Having It Shoved Down Your Throat
Permit me to sound like a miserable bastard for a few paragraphs …
Last Friday Tracey and I had a day out. I jokingly called it my work Christmas do. We went to the cinema to see BEOWULF in 3D, ate some Chinese food, came home for the evening to crack a couple of bottles of wine and watch 28 WEEKS LATER … and we had a fun day. The food was splendid, the wine was equally palatable, and both movies were very entertaining in their own way. BEOWULF had Ray Winstone promising to ‘kill your monstah!’, and 28 WEEKS LATER was wonderfully grim, just how I like my horror movies.
But I’m not here to talk about the movies, not really. Let’s go back to the cinema for a bit…
We were the only ones in the 12:10 screening of BEOWULF. Got there in plenty of time, as I always enjoy the trailers beforehand. Bought our sweets. Took our seats. But we didn’t get trailers to begin with. We got adverts.
I don’t mind two or three adverts at the cinema. You get used to it. They want you to drink coke, so they have some overpaid celebrity adding to their vast fortune by drinking a can of Coke and pretending they’re enjoying it. They want you to eat Mars Bars, so they show you how great they are in the hope that you’ll pop out to the foyer and buy one before the movie starts.
But last Friday, they wanted us to do a whole lot more. Smell good, wear nice clothes, drive fast cars, book a holiday, drink whisky, eat party food, shop in M&S … And that’s Christmas for you. It’s invaded the fucking cinema now as well.
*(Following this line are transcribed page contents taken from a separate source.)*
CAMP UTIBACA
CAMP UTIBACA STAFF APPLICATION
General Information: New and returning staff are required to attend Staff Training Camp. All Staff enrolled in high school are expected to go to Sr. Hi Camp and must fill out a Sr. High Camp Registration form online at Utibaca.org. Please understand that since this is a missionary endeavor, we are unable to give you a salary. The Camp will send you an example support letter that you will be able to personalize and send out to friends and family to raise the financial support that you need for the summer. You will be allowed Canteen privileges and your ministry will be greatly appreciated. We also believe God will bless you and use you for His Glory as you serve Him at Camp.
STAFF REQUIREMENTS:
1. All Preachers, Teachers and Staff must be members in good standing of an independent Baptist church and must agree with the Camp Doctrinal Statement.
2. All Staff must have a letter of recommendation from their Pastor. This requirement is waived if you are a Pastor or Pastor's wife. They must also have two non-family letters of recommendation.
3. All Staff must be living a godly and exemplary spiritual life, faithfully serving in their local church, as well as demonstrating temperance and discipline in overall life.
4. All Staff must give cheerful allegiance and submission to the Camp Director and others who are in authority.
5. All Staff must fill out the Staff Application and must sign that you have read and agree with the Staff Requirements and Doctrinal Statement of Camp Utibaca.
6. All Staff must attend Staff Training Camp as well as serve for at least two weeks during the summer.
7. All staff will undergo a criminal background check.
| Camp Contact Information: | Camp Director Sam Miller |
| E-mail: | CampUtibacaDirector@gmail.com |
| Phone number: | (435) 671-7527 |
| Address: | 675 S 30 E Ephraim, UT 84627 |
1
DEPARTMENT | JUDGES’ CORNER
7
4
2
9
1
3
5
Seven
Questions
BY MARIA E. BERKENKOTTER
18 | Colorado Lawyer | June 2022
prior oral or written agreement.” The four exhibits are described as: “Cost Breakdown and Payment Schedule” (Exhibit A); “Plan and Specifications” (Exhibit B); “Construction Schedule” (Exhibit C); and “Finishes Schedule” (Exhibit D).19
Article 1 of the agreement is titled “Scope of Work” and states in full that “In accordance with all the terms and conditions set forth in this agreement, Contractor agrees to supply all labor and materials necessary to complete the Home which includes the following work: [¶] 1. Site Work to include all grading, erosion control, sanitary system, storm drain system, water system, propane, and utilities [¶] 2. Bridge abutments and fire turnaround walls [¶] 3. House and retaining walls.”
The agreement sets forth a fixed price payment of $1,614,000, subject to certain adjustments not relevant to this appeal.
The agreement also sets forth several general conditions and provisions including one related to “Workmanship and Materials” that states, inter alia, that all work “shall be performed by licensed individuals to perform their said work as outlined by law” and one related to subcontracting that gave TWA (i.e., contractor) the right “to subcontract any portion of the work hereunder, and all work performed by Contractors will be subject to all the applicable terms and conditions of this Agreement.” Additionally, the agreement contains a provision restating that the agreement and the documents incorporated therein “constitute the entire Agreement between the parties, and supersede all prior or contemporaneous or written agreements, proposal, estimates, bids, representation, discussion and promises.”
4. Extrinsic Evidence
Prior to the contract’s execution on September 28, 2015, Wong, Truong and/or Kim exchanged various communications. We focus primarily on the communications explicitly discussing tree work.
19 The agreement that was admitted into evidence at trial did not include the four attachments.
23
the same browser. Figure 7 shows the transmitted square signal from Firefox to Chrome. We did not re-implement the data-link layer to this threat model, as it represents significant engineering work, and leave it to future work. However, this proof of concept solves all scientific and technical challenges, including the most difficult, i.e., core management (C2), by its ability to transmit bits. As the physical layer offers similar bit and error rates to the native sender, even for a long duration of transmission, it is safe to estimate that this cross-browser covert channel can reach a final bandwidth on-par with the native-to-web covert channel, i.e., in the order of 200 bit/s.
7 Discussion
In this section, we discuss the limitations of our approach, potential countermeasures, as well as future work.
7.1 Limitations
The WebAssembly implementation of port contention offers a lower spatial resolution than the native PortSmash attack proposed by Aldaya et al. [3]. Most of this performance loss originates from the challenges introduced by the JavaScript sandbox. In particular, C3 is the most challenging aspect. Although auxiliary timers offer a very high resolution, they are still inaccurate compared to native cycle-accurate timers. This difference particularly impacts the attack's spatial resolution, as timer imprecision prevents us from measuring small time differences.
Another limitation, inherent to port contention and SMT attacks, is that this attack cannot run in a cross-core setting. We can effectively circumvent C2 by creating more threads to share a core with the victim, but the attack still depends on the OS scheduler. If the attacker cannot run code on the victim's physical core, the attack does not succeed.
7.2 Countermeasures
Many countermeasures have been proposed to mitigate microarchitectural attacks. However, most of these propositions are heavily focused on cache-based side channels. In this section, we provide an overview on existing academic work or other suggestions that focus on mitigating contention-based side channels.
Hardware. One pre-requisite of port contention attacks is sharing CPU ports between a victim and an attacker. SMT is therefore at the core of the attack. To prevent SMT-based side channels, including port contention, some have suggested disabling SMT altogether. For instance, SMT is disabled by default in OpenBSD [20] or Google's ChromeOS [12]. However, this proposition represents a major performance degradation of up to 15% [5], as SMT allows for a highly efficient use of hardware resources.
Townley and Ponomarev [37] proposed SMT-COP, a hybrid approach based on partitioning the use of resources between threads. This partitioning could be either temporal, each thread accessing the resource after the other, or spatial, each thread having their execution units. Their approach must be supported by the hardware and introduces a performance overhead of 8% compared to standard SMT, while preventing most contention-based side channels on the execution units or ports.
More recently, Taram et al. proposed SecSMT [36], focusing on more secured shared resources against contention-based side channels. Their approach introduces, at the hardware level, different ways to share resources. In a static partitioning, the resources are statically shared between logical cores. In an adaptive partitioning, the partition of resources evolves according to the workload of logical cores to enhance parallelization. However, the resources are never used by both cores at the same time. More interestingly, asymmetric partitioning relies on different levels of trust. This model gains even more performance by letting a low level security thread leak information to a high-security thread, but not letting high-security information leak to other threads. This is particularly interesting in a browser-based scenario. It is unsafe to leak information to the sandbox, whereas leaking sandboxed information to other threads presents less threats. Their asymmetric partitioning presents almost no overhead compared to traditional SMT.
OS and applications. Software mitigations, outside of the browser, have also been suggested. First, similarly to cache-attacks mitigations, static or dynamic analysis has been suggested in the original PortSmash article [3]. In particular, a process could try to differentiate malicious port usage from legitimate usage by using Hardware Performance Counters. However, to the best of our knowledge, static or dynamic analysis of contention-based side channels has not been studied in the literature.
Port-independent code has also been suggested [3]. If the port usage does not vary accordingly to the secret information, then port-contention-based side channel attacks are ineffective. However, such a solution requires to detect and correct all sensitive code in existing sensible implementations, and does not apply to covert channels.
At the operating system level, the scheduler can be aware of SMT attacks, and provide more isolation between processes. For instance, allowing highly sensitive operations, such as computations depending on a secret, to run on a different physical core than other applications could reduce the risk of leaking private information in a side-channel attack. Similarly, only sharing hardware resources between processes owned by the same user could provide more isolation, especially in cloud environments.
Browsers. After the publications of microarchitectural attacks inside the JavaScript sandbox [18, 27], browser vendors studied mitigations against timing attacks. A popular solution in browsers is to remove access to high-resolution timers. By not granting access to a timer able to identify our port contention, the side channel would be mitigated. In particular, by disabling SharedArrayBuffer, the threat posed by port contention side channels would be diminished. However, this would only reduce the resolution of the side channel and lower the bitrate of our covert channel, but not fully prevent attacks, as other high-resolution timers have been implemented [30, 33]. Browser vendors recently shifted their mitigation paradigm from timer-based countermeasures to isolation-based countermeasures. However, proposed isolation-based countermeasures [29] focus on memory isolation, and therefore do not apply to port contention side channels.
We sat there for twenty-five minutes watching adverts before the first trailer came on. Twenty-five minutes of my life. Wasted. Thing is, I know what whisky I like to drink. I know what clothes I like to wear. And last Friday, I didn’t fancy a Mars Bar.
Fuck off and let me watch the movie I came to see.
Happy Christmas, UGC Cinemas in Newport. You owe me half an hour of my life (because fuck it, I’m charging interest).
Comments
December 13th, 2007 at 4:32 pm
I sympathise – and this would be a large part of the reason that Jo and I only tend to go see movies if they’re on at the IMAX these days.
Otherwise, Jo and I wait for them to appear on Sky, and then we Sky+ them and watch them when it’s convenient to us, with a handy pause button in case we need to nip out and make a cup of tea in a quiet bit.
Watch something when someone else tells me to? And be advertised to in the process? Not bloody likely.